Omar Negyal, manager of JPMorgan Global Emerging Markets Income Trust, has over 16% in information technology and nearly 13% in telecommunications, and for him, one of the big draws is the increasing willingness of these companies to pay a dividend.
“Years ago, EMs were not considered an asset class for income but now a suitable payout ratio is 30-35%. By only focusing on those that deliver dividends, it will give good insight into the attitude to minority shareholders. Paying a dividend shows they want to reward,” he says.
As such, he favours semi-conductor companies in Taiwan as the country has a robust dividend culture with a focus, by management, on cash dividends and dividend policies which are minority investor friendly. He adds the country’s dividend payout ratio of approximately 58% is significantly above the EM average.
“Taiwan Semiconductor ADR (TSMC) has a market share of over 50%. It is as close to a monopoly as one can get in the technology sector not only in Asia, but even globally. The business has achieved double digit earnings and dividend growth over the past 10 years, average return on equity (ROE) of 23% over the past 10 years and management has recently stated they will continue to increase annual dividend payout over the next three-to-five years.”
Another company making the cut is Vanguard Semiconductor, which is majority owned by TSMC. Negyal explains: “It is a beneficiary of the semiconductor outsourcing trend in analogue and mixed signal devices. The ROE of the core business is over 50%, cash accounts for 70% of its balance sheet and fixed asset turnover is over 2 times. There is further room to grow its top-line, while improving its ROE and management plans to return excess cash to shareholders at a rate that equates to 8% dividend yield.”
Like Hardenberg, he also lists Samsung Electronics, adding it to this portfolio for the first time in October, precisely because of its change in dividend policy.
“The company now aims to return a higher percentage of free cash flow to shareholders than before both via dividends as well as share buybacks. Crucially, shares repurchased will be cancelled which was an important development compared to previous buybacks,” he adds.
Darius McDermott, managing director of Chelsea Financial Services, describes technology as a very entrepreneurial and an exciting sector.

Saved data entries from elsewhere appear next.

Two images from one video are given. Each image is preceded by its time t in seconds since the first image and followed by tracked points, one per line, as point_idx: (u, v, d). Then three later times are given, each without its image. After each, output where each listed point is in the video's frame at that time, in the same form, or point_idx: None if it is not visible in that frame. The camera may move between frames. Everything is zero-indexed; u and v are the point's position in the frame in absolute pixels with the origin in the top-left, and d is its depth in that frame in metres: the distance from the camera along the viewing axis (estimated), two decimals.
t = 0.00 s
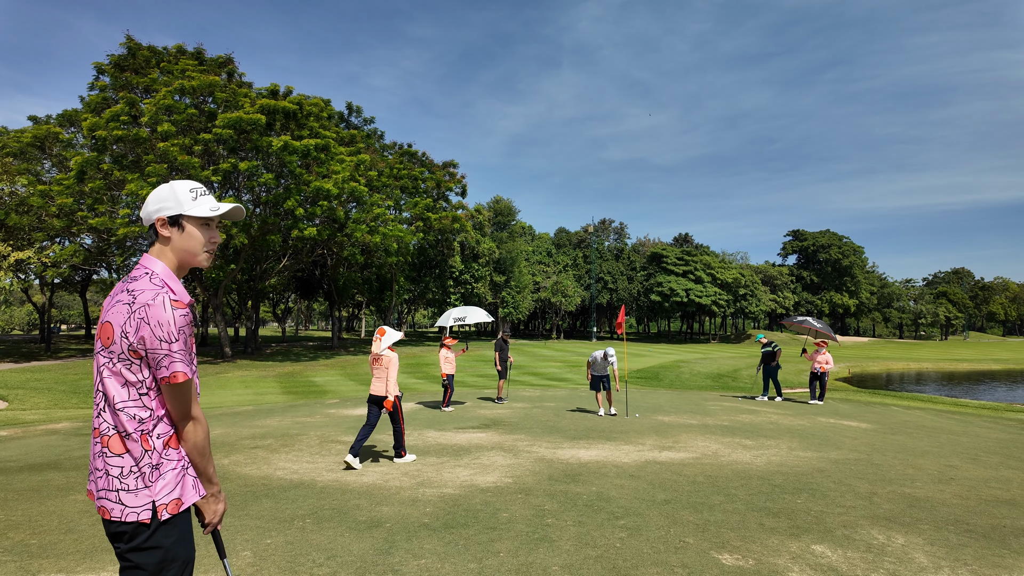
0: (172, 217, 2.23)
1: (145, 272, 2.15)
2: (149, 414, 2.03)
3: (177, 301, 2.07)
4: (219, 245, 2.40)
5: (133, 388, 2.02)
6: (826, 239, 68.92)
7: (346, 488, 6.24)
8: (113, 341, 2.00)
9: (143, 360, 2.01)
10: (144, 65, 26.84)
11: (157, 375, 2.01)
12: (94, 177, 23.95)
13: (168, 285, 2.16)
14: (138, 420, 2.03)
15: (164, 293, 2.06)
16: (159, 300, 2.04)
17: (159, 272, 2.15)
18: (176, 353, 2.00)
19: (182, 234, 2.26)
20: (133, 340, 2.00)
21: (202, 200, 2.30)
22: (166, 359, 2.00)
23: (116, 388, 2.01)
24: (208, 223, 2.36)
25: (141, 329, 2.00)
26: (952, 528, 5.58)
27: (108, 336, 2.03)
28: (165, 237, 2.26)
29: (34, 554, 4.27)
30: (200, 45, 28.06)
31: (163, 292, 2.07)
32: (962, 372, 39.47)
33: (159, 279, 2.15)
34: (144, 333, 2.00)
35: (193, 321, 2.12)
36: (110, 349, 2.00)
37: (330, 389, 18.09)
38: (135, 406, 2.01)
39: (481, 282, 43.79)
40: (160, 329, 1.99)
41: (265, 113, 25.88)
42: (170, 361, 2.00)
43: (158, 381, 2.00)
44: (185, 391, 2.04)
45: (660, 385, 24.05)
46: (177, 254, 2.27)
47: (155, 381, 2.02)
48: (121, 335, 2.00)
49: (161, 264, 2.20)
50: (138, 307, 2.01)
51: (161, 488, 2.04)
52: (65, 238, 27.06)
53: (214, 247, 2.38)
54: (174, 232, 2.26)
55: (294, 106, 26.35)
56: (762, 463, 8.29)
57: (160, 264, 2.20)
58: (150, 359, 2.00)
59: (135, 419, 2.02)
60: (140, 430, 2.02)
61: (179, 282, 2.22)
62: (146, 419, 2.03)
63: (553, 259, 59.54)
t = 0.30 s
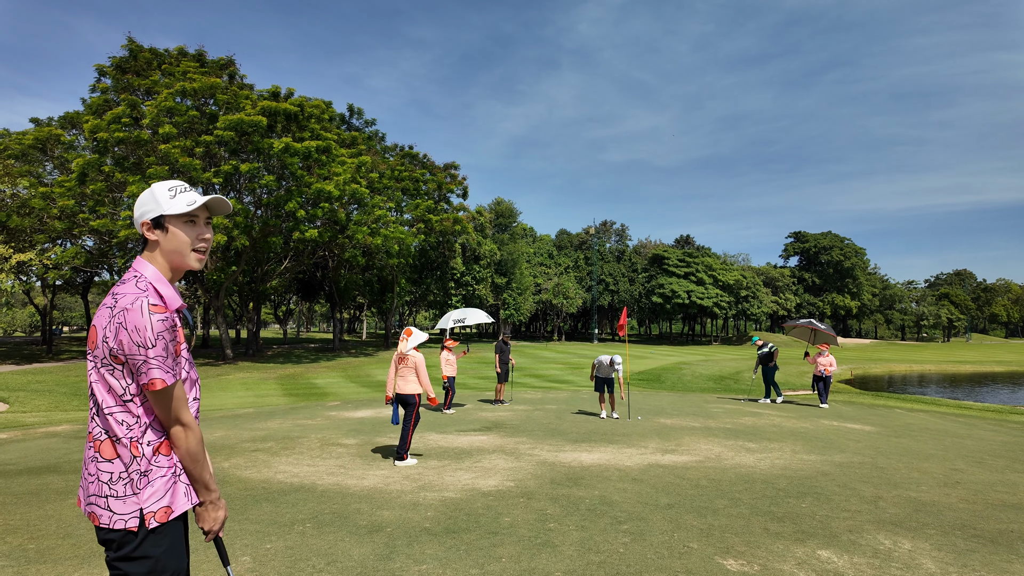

However he believes it makes a good satellite investment opportunity, rather than being a core holding.
He explains that technology spans almost every other industry in some way, such as advances in healthcare – 3D printing of braces and virtual doctor mobile apps – through to retail.
“It touches almost everything in our lives and is very quick to evolve. Some parts of the technology sector are fair value to expensive at the moment, especially as many tech stocks are in the US. But there are still opportunities and EM tech stocks are an option. Some of the EM rally has indeed been led by companies such as Tencent (gaming apps), Alibaba and JD.com (both Amazon’esque’).”
He adds the Chinese government in particular is keen to promote the Chinese tech sector as it is a new area for job creation as it goes to a more service-led economy.
However, he cautions investors to be careful as just as many tech stocks go bust as become the next ‘Apple’. It can be a very volatile sector and investors (and the market) can get overexcited and stocks overvalued very quickly.
“You need a good fund manager who can do thorough research and stick to process and not get carried away. We like AXA Framlington Global Technology and Polar Capital Technology investment trust. For a different type of ‘play’ on this theme you could consider JOHCM Emerging Markets fund as the manager is very keen on tech stocks at the moment.”